Samuel Lister (editor)


Samuel Lister was a New Zealand printer, newspaper proprietor and editor. He established the Otago Workman, a weekly newspaper that supported working-class communities and allowed Lister to express radical views on politics that were to be influential in shaping labour history in the country.

Early life

Lister was born in Edinburgh, Midlothian, Scotland in either 1832 or 1833, serving an apprenticeship as a lithographic printer. He married Jane Miller in 1862 and two children were born in Scotland.

Move to New Zealand

In 1865 the family sailed to New Zealand and during the voyage Lister is said to have acted as a precentor for the Presbyterians on board. This may validate the claim by one historian that he was born into a Presbyterian family. The family settled in Roslyn, later moving to the suburb of South Dunedin. The family grew in New Zealand and is registered as having eight children. It has been said that the death of his eldest son in 1875 was the likely cause of Lister drinking heavily and making a break with the church. He worked as a printer and engraver, qualified as a master in 1867 and established the Otago Workman, a weekly newspaper distributed mostly in South Dunedin.

Activism

Once settled in New Zealand, Lister became an atheist, a republican and a proponent of democracy, and was said to have "kept alive the traditions of artisan radicalism and shaped them to his 'New World'."
While the Otago Workman carried local sporting news, theatre reviews, "gossip, poetry and short stories", it also attacked the authority of the clergy and royalty, holding that "government activity should be limited to borrowing, exclusion of 'undesirable’ immigrants, a democratic education system and protection for local industries". The paper had an anonymous satirical columnist known as 'The Chiseler' who regularly mocked "those of rank and status, the monarchy the titled", and while it is likely this was Lister, he did write editorials that trenchantly advocated for the industrial classes and the rights of workers.
Erik Olssen situated The Workman within a time in New Zealand history when unions began to see themselves as part of the 'working classes'. In the years leading up to 1890, the paper continued to speak for the working-class communities of Caversham and Dunedin South, but more specifically began to propound a "class view of society and politics" in the country.
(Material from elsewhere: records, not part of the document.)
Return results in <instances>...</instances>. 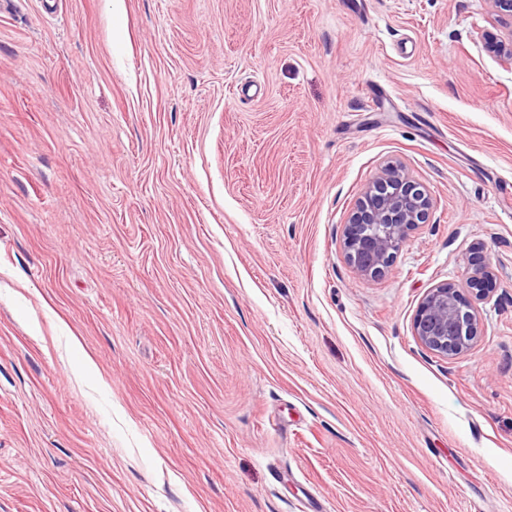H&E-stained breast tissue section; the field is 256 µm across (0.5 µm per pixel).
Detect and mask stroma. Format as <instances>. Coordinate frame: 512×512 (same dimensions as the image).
I'll return each mask as SVG.
<instances>
[{
	"mask_svg": "<svg viewBox=\"0 0 512 512\" xmlns=\"http://www.w3.org/2000/svg\"><path fill=\"white\" fill-rule=\"evenodd\" d=\"M489 32V0L0 11V512H512ZM390 161L433 206L370 278L343 231ZM477 243L482 333L446 359L414 317Z\"/></svg>",
	"mask_w": 512,
	"mask_h": 512,
	"instance_id": "1",
	"label": "stroma"
}]
</instances>
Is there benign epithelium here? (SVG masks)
I'll use <instances>...</instances> for the list:
<instances>
[{"label": "benign epithelium", "mask_w": 512, "mask_h": 512, "mask_svg": "<svg viewBox=\"0 0 512 512\" xmlns=\"http://www.w3.org/2000/svg\"><path fill=\"white\" fill-rule=\"evenodd\" d=\"M487 49L512 61V39L489 38ZM431 207L428 190L397 164H388L371 181L352 210L343 235L346 262L362 276L379 277L405 246L410 233L426 222ZM467 281L475 298L487 297L490 264L472 265ZM413 333L432 353L448 358L467 352L477 336L474 308L460 294L458 284L446 281L428 289L421 299Z\"/></svg>", "instance_id": "benign-epithelium-1"}]
</instances>
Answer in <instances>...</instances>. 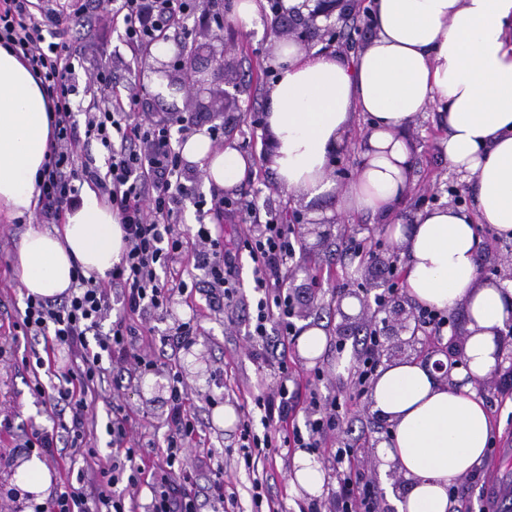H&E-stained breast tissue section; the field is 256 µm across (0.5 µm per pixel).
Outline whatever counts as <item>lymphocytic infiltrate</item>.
Wrapping results in <instances>:
<instances>
[{
    "mask_svg": "<svg viewBox=\"0 0 512 512\" xmlns=\"http://www.w3.org/2000/svg\"><path fill=\"white\" fill-rule=\"evenodd\" d=\"M192 7L193 0H54L52 7L39 10L34 0H0V44L27 62L55 112L56 141L37 183V219L63 223L79 199V182H87L117 214L126 242L108 281L77 273L62 298L27 297L16 326L38 348L24 363L32 372L50 376L51 387L37 381L32 391L60 422L55 433L31 428L25 444L44 452L54 447L59 436L67 438L69 459L78 469L75 477L61 483L54 512H127L126 498L135 497L144 484L151 492L147 512H198L193 476L184 458L196 435L197 416L179 373L171 375L166 452L148 470L138 464L144 449L129 445L134 421L120 404L109 409L107 433L112 445L124 447V461L89 445V426L96 418L91 399L105 382L111 383L113 392H121L122 378L112 375L114 367L128 365L139 373L155 370L154 357L137 343L133 323L148 311L166 310L174 292H187L186 281L161 277L169 259L191 254L194 267L207 273L210 301L220 305L238 296V264L245 257L251 263L256 295L246 334L257 356L276 366L279 379L272 386L257 380L250 391L251 407L240 422L239 457L245 469L254 471L285 447L327 450L337 484L333 512H361L372 492L357 472V448L328 447L340 424V401L311 397L312 416L304 428L290 425L296 402L288 387L286 346L297 330L293 299L281 283L296 253L291 229L273 216L257 233L242 237L236 250L225 249L223 219L251 214L253 203L246 196L231 198L215 188L210 197L195 200L203 222L193 237L175 232L189 190L171 133L195 132L193 118H177L172 126L134 119L108 74L79 79L76 52L44 34L49 22L87 24L101 19L121 28L127 43L143 45L178 25ZM79 92L90 101L78 114L72 97ZM92 139L107 152L104 166L93 165L83 152ZM116 305L122 315L114 319L110 311ZM61 349L71 357L66 365L42 357L43 351Z\"/></svg>",
    "mask_w": 512,
    "mask_h": 512,
    "instance_id": "f902f5d3",
    "label": "lymphocytic infiltrate"
}]
</instances>
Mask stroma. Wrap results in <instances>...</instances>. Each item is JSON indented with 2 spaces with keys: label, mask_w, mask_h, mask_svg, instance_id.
<instances>
[{
  "label": "stroma",
  "mask_w": 512,
  "mask_h": 512,
  "mask_svg": "<svg viewBox=\"0 0 512 512\" xmlns=\"http://www.w3.org/2000/svg\"><path fill=\"white\" fill-rule=\"evenodd\" d=\"M205 11L203 0H198L194 13L183 19L182 27L192 30L196 42L203 46V56L223 51L224 75L211 84L198 102L183 93L170 100L157 96L119 30L111 23L103 22L90 29L69 23L56 27L55 34L58 42L79 44L85 69L107 70L119 88L136 94L139 118L157 120L190 114L203 126L223 128L224 145L251 155L257 167L255 178L242 183V190L259 211L276 214L282 223L292 225L296 238H303L308 222H320L326 234L324 242L311 251L297 247L295 257L288 263L284 288L296 297V325L322 327L328 341L323 353L311 361L301 357L296 344H289V365L299 387H313L323 399L339 398L343 413L338 441L359 446L360 469L377 492L378 512H397L395 498L404 484L399 476L381 471L376 456L377 446L389 438L390 425L371 411L368 394L354 393L351 385L359 342L367 326L361 323L341 328L333 290L346 287L371 298L378 293L364 263L342 254V246L370 250L399 270L405 264L403 249L391 244L382 225L372 222L369 215L339 211L335 195L308 202L280 185L271 167L268 131L251 126L250 117L266 110L267 88L277 76L273 58L286 30L276 24L267 8L248 31L230 21L220 28L204 25L200 16ZM408 135L417 147L414 179L394 214L395 219L408 223L424 210L448 205L454 189L465 198H472L471 182L439 148L443 132L437 126L435 113L426 112L409 128ZM359 144L360 129L355 126L348 132L345 149L331 156L327 176L335 183L337 193L345 192L354 179ZM37 224L32 214L23 215L18 221L0 217V512H23L21 489L14 475L19 463L29 455L23 447L26 433L33 425L52 429L55 422L32 392L33 375L21 364L26 353L24 345L13 340L14 324L26 299L14 274L13 258L23 235ZM477 235L479 261L488 281L512 282V239L499 237L486 224L478 225ZM241 280L243 287L236 300L223 308L211 306L198 291L175 295L164 317L143 319L139 342L166 367H177L194 403L198 443H205L217 461L226 463L229 488L238 497L240 512H252L250 477L237 465L238 426L223 422L225 409L239 410L262 373V362L254 356L244 326L245 316L254 310L250 267H243ZM188 320L197 325L195 341L188 347H175V329ZM169 385L165 368L133 376L120 396L109 391L102 393L96 403L92 445L106 448L110 440L105 430L107 411L110 402L116 401L125 406L136 422L134 441L146 448L164 450ZM472 387L487 403L497 447H512V400L503 405L494 402L486 378L473 380ZM294 454V449L284 448L264 462L271 477L273 500L283 512H299L300 505L311 500L310 494L292 488L289 482Z\"/></svg>",
  "instance_id": "obj_1"
}]
</instances>
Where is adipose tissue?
Segmentation results:
<instances>
[{"instance_id":"obj_1","label":"adipose tissue","mask_w":512,"mask_h":512,"mask_svg":"<svg viewBox=\"0 0 512 512\" xmlns=\"http://www.w3.org/2000/svg\"><path fill=\"white\" fill-rule=\"evenodd\" d=\"M374 36L354 63L307 52L292 42L276 50L278 77L267 95L270 159L279 183L312 200L331 193L327 168L346 144L356 116L361 163L339 210L369 213L403 246V285L419 305L444 312L464 305L462 360L472 377L498 366L500 331L512 320V287L481 282L475 227L512 237V0H374ZM437 109L440 145L458 172L472 175L475 212L450 205L391 222L412 178L415 145L408 129ZM53 104L16 53L0 45V213H33L37 181L55 133ZM184 160L223 189L251 176V157L214 149L202 132L188 136ZM118 216L92 189L60 229H29L14 268L26 294L54 298L74 269L107 278L125 250ZM391 425L377 448L407 483L397 512H448V490L478 467L491 442L483 400L448 385L434 360L381 366L369 399Z\"/></svg>"}]
</instances>
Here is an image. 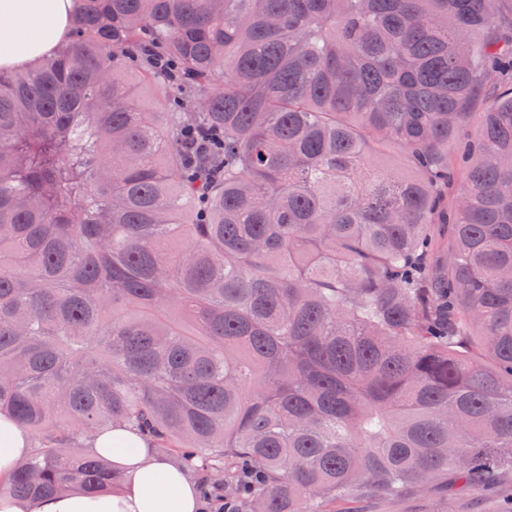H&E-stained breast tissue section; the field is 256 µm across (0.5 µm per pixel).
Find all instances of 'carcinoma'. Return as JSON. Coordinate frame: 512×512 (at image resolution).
I'll list each match as a JSON object with an SVG mask.
<instances>
[{"mask_svg":"<svg viewBox=\"0 0 512 512\" xmlns=\"http://www.w3.org/2000/svg\"><path fill=\"white\" fill-rule=\"evenodd\" d=\"M507 26L512 0H81L0 72V413L34 448L5 489L112 490L88 448L116 427L233 512L512 486V87L460 137ZM189 128L224 134L202 192Z\"/></svg>","mask_w":512,"mask_h":512,"instance_id":"carcinoma-1","label":"carcinoma"}]
</instances>
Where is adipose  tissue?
I'll return each instance as SVG.
<instances>
[{"instance_id":"adipose-tissue-1","label":"adipose tissue","mask_w":512,"mask_h":512,"mask_svg":"<svg viewBox=\"0 0 512 512\" xmlns=\"http://www.w3.org/2000/svg\"><path fill=\"white\" fill-rule=\"evenodd\" d=\"M77 0H0V69L18 70L53 56L69 37ZM93 453L111 461L120 481L105 495L21 500L2 492L32 452L30 436L0 415V512H198L196 485L174 458L124 428L99 435Z\"/></svg>"}]
</instances>
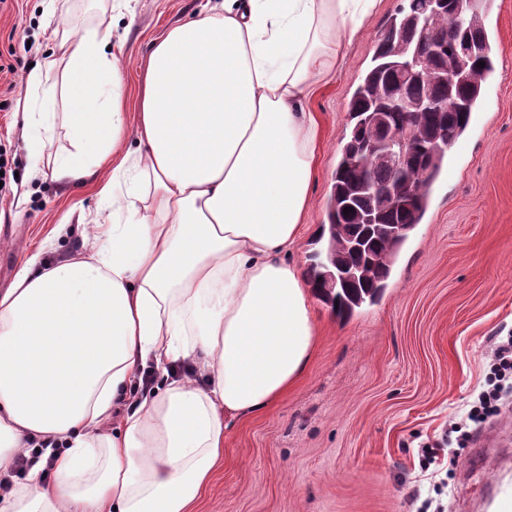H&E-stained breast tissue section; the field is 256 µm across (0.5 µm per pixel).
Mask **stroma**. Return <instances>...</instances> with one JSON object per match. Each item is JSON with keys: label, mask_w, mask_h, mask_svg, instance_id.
<instances>
[{"label": "stroma", "mask_w": 512, "mask_h": 512, "mask_svg": "<svg viewBox=\"0 0 512 512\" xmlns=\"http://www.w3.org/2000/svg\"><path fill=\"white\" fill-rule=\"evenodd\" d=\"M206 3L137 0L134 14L121 16L112 51L128 119L136 117L150 42ZM403 4L377 0L337 74L310 102L323 141L310 229L293 255L300 266L309 264L314 228L327 221L350 99ZM483 18L495 68L386 290L347 318L312 300L319 337L304 374L265 410L231 419L224 462L194 512H485L496 471L512 474V397L485 424L496 433L491 465L448 441L450 423L482 388L489 355L512 333V0H493ZM110 19L109 0L0 5V147L13 171L0 198V291L29 260L79 251L85 224L104 206L95 181L64 187L47 174L30 178L22 126L26 75L49 47L43 27L74 33ZM60 224L66 237L55 234ZM426 448L437 453L428 466Z\"/></svg>", "instance_id": "stroma-1"}]
</instances>
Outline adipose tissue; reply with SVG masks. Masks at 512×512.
I'll list each match as a JSON object with an SVG mask.
<instances>
[{
  "instance_id": "obj_1",
  "label": "adipose tissue",
  "mask_w": 512,
  "mask_h": 512,
  "mask_svg": "<svg viewBox=\"0 0 512 512\" xmlns=\"http://www.w3.org/2000/svg\"><path fill=\"white\" fill-rule=\"evenodd\" d=\"M375 5L199 11L151 42L131 130L111 24L52 35L27 91L63 71L87 160L57 159L51 174L79 185L101 171L100 195L126 221L92 225L80 253L29 261L0 292V468L26 439L57 446L54 481L32 469L0 490V512H193L230 419L302 376L315 288L291 256L322 141L304 102ZM149 365L157 382L130 398Z\"/></svg>"
}]
</instances>
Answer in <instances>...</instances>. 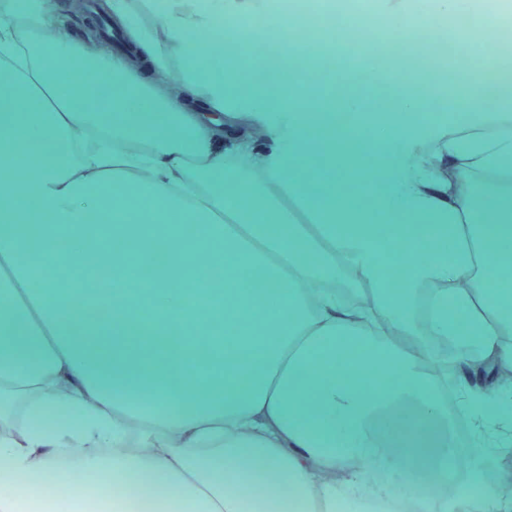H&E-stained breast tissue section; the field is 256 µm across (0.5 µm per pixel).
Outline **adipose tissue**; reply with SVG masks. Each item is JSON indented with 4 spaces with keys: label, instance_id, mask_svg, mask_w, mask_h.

The paper fostered unity of the working-class, challenging stereotypical views held by "well-to-do" citizens of the unemployed as idle and attacking bi-laws claiming to "improve the habits and morals of the working class......class legislation". The political platform of the paper was similar to that held by most of the main unions and included supporting the breaking up of "great estates", ending the sale of Crown land, condemning sweating, consolidation of the eight-hour working day and strong recommendation for the passage of two pieces of legislation, a Workman's Lien Act and an Employers' Liability Act. Olssen's contention was that via the Otago Workman, Lister had effectively indicted New Zealand society on the grounds that "a small cohesive class exploited those who did the work".
Workingmen in Dunedin began organising themselves into unions, a Trades and Labour Council emerged, and by 1890 it was estimated that there were around 10,000 union members in the city. Following a strike by the coal miners at Shag Point in 1890, resolved in favour of the strikers on 14 June, the police began harassing the Otago Workman, at one stage occupying the office. Lister was charged and successfully prosecuted for "publishing a certain paper to which the name and abode was not attached". In the same year, New Zealand workers got involved in the Maritime Strike which Lister described as a battle between "Capital and Labour" with the action of the workers evidence of a growing world-wide social discontent that, when mobilised, would generate "brotherhood, cooperation, and socialism". With the release of the 1890 report of the investigation into the sweating scandal, Lister strongly supported trade unionism and for labour to get organised politically.
By the time of the 1890 New Zealand general election the workers involved in unions in Dunedin were very influential in selecting candidates likely to be sympathetic to meeting their needs. While Lister was supportive of this development, he had a falling out with the Workmen's Political Committee when, along with some unions, they advocated for banning alcohol from their election meetings and promoted temperance and calls for women's sufferage - two positions that Lister was vehemently opposed to. In 1883 the Otago Workman urged that the labour politicians be defeated, but by 1896 with the bottom line of aiding the worker and providing fair wages, he had come to terms with the need for a political party and supported the Liberal Government.

Later life and legacy

In 1899 one of his sons took over the paper which had been renamed the Otago Liberal and carried much less political comment. Although retired from the business, Lister maintained a high public profile on The Flat in South Dunedin until he died on 29 November 1913, twelve years after losing his wife.
Through his writings in the Otago Workman Lister has been credited with not only identifying and promoting working-class values, but also in showing Dunedin workers how their issues related to wider colonial political events in the country, helping them to forge "an ideology involving political action". A paper analysing the impact of working class consciousness in New Zealand held that the views of Lister as editor of the Otago Workman were expressed in powerful language that showed workers that issues impacting them were often caused by capitalism and needed to be opposed collectively at the political level. To this end, he helped shape a sense of working-class identity and a platform for trade unions and the labour political party.